Paura, caos, e rabbia. Si può riassumere così una delle notti più lunghe nella storia recente della Corea del Sud. Poco prima della mezzanotte locale (mattinata newyorkese e primo pomeriggio italiano), il presidente Yoon Suk Yeol ha dichiarato a sorpresa la legge marziale ordinando all’esercito di impedire l’accesso al parlamento di Seul.
In un discorso televisivo, Yoon aveva accusato l’opposizione del Partito Democratico, che detiene la maggioranza in parlamento, di aver adottato comportamenti “manifestamente eversivi” volti a fomentare una ribellione con la complicità della Corea del Nord. Il capo di Stato aveva puntato il dito contro una mozione presentata dal partito per destituire alti procuratori e respingere la proposta di bilancio del governo, descrivendo le proposte come un tentativo di “destabilizzare la democrazia”.
Nel suo intervento, Yoon aveva definito il comportamento dell’opposizione come “una vergognosa azione filo-nordista” che richiedeva misure straordinarie per proteggere il Paese. “Il Parlamento si è trasformato in un mostro che mina la democrazia liberale. La nazione è in uno stato precario, sull’orlo del collasso,” aveva dichiarato.
Il decreto di legge marziale è stato tuttavia annullato dallo stesso parlamento in una sessione d’emergenza tenutasi poco dopo l’una di notte. Dopo aver superato la resistenza dei militari schierati a presidio dell’edificio, tutti i 190 membri presenti dell’Assemblea nazionale di Seul hanno infatti votato per vanificare il colpo di mano di Yoon – il quale è poi tornato anche lui sui suoi passi alle prime luci dell’alba.
Critiche al presidente erano arrivate dopotutto anche dal suo stesso partito. Poco prima del voto, Han Dong-hoon, leader del nazionalista Partito del Potere Popolare ed ex ministro della Giustizia di Yoon, aveva annunciato che il partito avrebbe fatto fronte comune con l’opposizione per bloccare la legge marziale, secondo quanto riportato dall’agenzia di stampa Yonhap.
La saga però è ancora in divenire: mercoledì mattina i legislatori sudcoreani hanno di fatto intimato a Yoon di dimettersi o di subire una procedura di impeachment, che potrebbe essere messa ai voti già venerdì o sabato.
“È chiaro all’intera nazione che il Presidente Yoon non è più in grado di gestire il Paese in modo normale. Dovrebbe dimettersi”, ha dichiarato Park Chan-dae, parlamentare del Partito Democratico. Anche all’interno del Partito del Potere Popolare di Yoon ci sono state profonde divisioni, con molti che chiedono il licenziamento del ministro della Difesa Kim Yong-hyun e le dimissioni dell’intero gabinetto.

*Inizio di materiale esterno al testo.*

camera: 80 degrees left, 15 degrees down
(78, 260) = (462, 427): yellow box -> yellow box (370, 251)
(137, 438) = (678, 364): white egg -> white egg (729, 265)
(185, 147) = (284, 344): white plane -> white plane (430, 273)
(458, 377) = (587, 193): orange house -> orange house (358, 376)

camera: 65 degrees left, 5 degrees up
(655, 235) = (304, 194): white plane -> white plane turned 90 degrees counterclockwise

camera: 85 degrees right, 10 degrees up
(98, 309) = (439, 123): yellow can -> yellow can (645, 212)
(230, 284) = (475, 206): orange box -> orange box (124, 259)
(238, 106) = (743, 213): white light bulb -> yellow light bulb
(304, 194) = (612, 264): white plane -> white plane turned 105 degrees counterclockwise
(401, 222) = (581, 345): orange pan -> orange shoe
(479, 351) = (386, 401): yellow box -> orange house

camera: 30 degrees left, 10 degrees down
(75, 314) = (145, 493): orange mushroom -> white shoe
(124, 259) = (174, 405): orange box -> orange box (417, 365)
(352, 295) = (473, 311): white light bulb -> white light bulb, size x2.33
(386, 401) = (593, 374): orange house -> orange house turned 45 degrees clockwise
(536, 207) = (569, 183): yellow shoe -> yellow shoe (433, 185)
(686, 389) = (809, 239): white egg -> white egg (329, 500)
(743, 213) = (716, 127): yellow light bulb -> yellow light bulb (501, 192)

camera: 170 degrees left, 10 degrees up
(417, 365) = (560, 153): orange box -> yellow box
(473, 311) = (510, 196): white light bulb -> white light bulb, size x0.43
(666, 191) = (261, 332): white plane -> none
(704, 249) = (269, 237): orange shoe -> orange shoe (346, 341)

Per il momento, ad essersi dimessi sono stati quasi tutti i principali collaboratori di Yoon, tra cui il suo capo di gabinetto, e lo stesso presidente ha cancellato le sue apparizioni pubbliche programmate per la giornata, come riporta il Korea JoongAng Daily.

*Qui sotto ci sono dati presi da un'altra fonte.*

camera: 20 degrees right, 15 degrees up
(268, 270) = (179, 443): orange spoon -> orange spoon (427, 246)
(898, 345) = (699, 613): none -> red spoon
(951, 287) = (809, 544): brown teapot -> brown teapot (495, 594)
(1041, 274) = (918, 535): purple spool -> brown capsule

La crisi coreana è stata osservata con attenzione anche dall’altra parte del Pacifico. Il segretario di Stato USA Antony Blinken ha affermato che Washington “ha seguito da vicino gli sviluppi delle ultime 24 ore” e si aspetta che i disaccordi politici vengano “risolti pacificamente”, ribadendo peraltro che l’alleanza tra Stati Uniti e Corea del Sud si basa sui “principi condivisi della democrazia e dello stato di diritto”. In Corea del Sud sono attualmente di stanza circa 28.500 soldati americani, eredità della guerra di Corea del 1950-1953.
Ex procuratore, Yoon, ha vinto le elezioni presidenziali del 2022 con un margine risicatissimo, cavalcando un’ondata di malcontento che presto ha finito per coinvolgere anche lui – con un indice di gradimento intorno al 20% che per il suo partito si è tradotto in una batosta elettorale alle elezioni parlamentari dello scorso aprile.
Da quando la Corea del Sud è stata proclamata una repubblica, nel 1948, la legge marziale è stata proclamata più di una decina di volte. Il caso più eclatante risale al 1980, quando un gruppo di ufficiali militari costrinse l’allora presidente Choi Kyu-hah a proclamare la legge marziale per reprimere le richieste di ripristino di un governo democratico.